Volvía una España mutilada, de vuelta otra vez a los puertos secos, a los pontazgos y alcabalas, a los fielatos, como «una grave ficción de fronteras» la describe Miguel Hernández, una España siempre en mudanza y desestero, dispersa, troceada, enfrentada y revanchista, una «España como resto», otra vez en abejorreo codicioso, en epilepsia colectiva, siempre en retranqueo en busca de arcanos y ancestros, una inacabable feria de nacionalismos, un memorial de agravios, una España «en perpetuo motín de Esquilache», como dirá Eugenio d´Ors, con centenares de años condicionándonos el futuro con recreados maleficios, con retóricos flagelos. Dejemos que lo cuente un ilustre sollanero, el Doctor López Ibor: «Toda la Historia de España es así, angulosa, agreste, como hecha de tirones bruscos de glorias y desolaciones». Porque hubo una España fenicia y romana y visigoda y judía y musulmana y cristiana, «la convivencia de todas las razas y de todas las religiones habían creado una atmósfera moral diáfana y exquisita», escribe Emilio García Gómez, nuestro ilustre arabista. «En Córdoba, añade, se hablaba árabe y romance, sonaban las campanas y las voces de los almuédanos». Claro que en nuestras «Escoles en Valencià» no puede enseñarse esto, que sería merecedor de excomunión ideológica, arma de desinformación masiva a los catecúmenos en Formación del Espíritu Nacional, obligados todos, por caciquismo académico, a hacer la «o» con el canuto del 32. Porque allí lo que se enseña es que «Si perdem la llengua, serem Espanya». Esos chicos nunca oirán de sus maestros estos versos de V. A. Estellés: «España/ España a solas/ España/ si digo Salamanca digo Zamora/digo Pamplona... Casi a destajo/ me gané el idioma/ que es el idioma popular de España/ y es cantar/ y es gloria, y es paloma». Tampoco lo leerán en la Universidad de Valencia, que desconoce a España y se sitúa en l´Horta... Por contra, Saramago ¡soñaba con recomponer Iberia!
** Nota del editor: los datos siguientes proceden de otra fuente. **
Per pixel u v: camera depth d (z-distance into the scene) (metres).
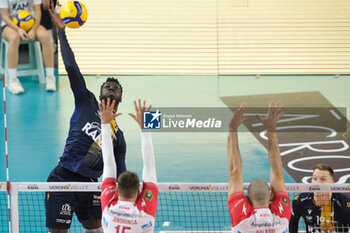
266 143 31.31
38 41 41.75
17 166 27.83
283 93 43.19
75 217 21.67
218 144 31.67
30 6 40.22
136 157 29.27
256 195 12.23
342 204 15.57
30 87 41.81
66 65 15.95
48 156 29.25
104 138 13.45
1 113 35.81
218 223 21.50
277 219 12.30
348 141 31.72
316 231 15.74
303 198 15.91
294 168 27.81
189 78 48.25
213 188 15.21
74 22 18.12
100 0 49.94
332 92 43.28
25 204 22.78
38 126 33.75
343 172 27.25
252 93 43.22
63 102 38.59
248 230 12.12
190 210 22.66
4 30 39.44
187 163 28.75
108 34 49.62
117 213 12.29
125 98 40.88
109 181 13.08
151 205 12.56
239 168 12.84
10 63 39.81
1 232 20.25
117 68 49.34
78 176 16.22
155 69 49.69
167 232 20.53
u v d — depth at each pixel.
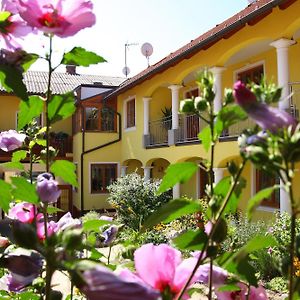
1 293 1.18
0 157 14.75
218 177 9.84
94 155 16.94
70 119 18.91
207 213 0.97
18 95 1.03
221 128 0.97
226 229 0.90
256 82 0.99
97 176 17.03
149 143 14.73
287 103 7.85
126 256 1.22
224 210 0.97
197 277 0.93
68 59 1.08
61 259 0.81
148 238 7.62
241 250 0.90
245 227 7.47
Pero un Tribunal ha echado mano de galgas, tentemozos y aciales, y ha logrado detener la marcha desbocada del carro triunfal que entonaba aquello de que «Abans que Deu fora Deu/ el sol vingué a Montserrat/ el seny naixqué en Cardedeu/ i l´aigua en la Font del Gat». Ayer vinieron vientos de patria, de allá donde madruga el amanecer; atravesando el continente africano, selvas, sabanas, desiertos, llegando para ondear pliegues rojigualdos de banderas victoriosas al paso alegre de la paz, contrarios a la «algarada en la plazuela», como diría Ortega, como la que se celebró el sábado, allá donde la poquedad se hace pedigüeño porcentaje.
«Si la madre España cae, digo, es un decir, ¡salid, niños, del mundo; id a buscarla!...», escribió el poeta César Vallejo. Algo así escribió Rafael Alberti desde las orillas del Paraná: «Hoy las nubes me trajeron/ volando/ el mapa de España. ¡Qué pequeño sobre el río/ y que grande sobre el pasto/ la sombra que proyectaba!». Ya tuvimos una República Federal, sin moratón en bandera, que acabó en un cantonalismo anárquico. Y queda cierta España lateral, atrófica, empecinada en ponerle un epitafio a la otra.
Acabo con unos versos anónimos: «En España las flores/ que nacen en abril/ no nacen de alegría; sí de dolor, sí. /Pero las flores vuelven./ Si hiciéronlas morir/ no saben que las flores/ retornan cada abril».